History shows that concerns about the fragility of the First Amendment during times of crisis are well founded. The adage "History repeats itself" appears to be true in the aftermath of September 11. For example, the traditional separation between church and state has been disregarded in some public schools where administrators have posted religious messages and led students in prayer. The First Amendment right of free association has been rigorously compromised, particularly for those connected with Muslim organizations that the government believes support anti-American causes.
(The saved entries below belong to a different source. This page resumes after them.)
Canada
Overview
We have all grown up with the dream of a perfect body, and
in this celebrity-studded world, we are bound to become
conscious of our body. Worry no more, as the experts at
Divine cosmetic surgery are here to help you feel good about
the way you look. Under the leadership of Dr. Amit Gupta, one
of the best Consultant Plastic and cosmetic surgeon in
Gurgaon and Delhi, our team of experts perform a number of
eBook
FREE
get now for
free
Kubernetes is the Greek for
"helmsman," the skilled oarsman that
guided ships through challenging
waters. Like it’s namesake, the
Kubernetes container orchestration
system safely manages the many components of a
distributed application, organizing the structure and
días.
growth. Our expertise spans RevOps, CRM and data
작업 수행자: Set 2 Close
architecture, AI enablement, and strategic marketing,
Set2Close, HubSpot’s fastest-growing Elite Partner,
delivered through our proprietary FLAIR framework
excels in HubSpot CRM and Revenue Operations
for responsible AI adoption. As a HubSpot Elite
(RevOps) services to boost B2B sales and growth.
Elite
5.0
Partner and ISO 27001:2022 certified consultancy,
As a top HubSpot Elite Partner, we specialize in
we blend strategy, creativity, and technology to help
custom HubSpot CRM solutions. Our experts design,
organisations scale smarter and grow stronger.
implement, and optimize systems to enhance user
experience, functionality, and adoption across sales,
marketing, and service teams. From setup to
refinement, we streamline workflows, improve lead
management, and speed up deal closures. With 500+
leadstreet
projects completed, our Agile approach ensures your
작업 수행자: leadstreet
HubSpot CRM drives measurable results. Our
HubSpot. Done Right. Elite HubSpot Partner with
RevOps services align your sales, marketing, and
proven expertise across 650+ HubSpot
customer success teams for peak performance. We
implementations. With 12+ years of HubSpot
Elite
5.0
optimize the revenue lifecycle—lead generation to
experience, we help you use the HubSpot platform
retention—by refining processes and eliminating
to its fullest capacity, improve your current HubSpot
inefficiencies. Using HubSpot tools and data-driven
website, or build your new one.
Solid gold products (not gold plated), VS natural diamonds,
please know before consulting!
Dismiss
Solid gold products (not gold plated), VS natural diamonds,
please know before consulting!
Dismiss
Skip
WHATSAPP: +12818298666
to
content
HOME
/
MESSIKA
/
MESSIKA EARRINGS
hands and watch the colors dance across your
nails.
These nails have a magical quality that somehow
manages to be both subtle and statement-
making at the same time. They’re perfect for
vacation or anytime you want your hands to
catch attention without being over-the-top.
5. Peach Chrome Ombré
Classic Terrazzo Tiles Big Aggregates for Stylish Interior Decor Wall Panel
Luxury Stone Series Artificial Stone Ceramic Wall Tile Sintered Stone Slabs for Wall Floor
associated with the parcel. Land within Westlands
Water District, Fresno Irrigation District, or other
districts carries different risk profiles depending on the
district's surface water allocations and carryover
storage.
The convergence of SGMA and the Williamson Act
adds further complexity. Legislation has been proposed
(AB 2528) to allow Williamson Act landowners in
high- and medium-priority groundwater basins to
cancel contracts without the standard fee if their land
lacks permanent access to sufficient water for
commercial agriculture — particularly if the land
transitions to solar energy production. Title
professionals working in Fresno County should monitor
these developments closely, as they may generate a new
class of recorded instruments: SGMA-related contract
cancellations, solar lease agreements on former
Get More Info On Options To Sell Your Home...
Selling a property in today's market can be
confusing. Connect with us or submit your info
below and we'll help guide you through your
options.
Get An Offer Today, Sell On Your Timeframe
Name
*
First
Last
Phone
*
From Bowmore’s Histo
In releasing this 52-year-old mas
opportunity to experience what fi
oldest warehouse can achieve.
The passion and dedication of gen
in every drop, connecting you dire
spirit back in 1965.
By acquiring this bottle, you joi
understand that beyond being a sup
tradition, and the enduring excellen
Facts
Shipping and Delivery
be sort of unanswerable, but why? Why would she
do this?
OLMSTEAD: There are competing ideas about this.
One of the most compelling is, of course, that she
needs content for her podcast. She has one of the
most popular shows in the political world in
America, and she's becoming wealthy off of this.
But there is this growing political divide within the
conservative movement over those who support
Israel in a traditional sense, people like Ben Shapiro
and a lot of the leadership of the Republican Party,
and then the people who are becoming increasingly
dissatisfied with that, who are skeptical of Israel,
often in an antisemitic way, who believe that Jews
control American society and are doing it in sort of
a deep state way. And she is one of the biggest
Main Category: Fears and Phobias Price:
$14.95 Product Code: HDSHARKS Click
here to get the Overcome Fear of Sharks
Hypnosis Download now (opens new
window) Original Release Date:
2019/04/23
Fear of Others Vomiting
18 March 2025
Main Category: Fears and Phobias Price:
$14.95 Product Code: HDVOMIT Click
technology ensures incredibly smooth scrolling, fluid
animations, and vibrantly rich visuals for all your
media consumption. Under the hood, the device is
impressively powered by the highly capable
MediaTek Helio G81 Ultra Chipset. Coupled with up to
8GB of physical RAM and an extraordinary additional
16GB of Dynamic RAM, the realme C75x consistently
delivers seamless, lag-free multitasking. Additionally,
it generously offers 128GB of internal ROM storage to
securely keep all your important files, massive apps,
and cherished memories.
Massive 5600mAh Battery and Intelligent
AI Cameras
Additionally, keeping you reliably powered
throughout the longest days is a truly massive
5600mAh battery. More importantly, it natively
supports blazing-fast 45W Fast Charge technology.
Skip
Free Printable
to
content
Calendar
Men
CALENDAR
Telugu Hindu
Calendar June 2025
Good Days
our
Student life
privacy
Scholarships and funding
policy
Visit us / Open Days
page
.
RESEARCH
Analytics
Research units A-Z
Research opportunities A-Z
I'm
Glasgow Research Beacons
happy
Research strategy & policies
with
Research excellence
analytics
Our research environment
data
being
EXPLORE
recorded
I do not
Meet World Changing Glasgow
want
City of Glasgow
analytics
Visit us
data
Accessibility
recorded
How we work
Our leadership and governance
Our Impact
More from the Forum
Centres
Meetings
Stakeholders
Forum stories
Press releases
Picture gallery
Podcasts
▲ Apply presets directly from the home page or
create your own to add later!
Experts have warned that anonymous speech on the Internet, once a staple of the democratic medium, could become limited or disappear. The Internet has already been blamed for contributing to other tragedies, such as the Columbine High School shooting in Littleton, Colorado, and the Oklahoma City bombing. Terrorists do communicate using anonymous online speech, as do millions of innocent Americans.
Experts disagree on what effect the war on terrorism will have on First Amendment freedoms. Some constitutional experts contend that the most egregious affronts to the Constitution have occurred in the Fourth Amendment context. However, many believe that freedom of speech will be abridged. There are legitimate reasons to be concerned about the vitality of the First Amendment as the nation advances in the twenty-first century. Government policymakers sometimes lose sight of the Five Freedoms in their effort to find solutions to problems such as terrorism and the exposure of children to pornography.
At the same time, there is a tendency in public opinion to support or even advocate for such policies. One can take some consolation, however, in the fact that the federal courts—up to and including the Supreme Court—continue to demonstrate great respect for the Five Freedoms. Most unconstitutional legislative attempts against the First Amendment are overturned.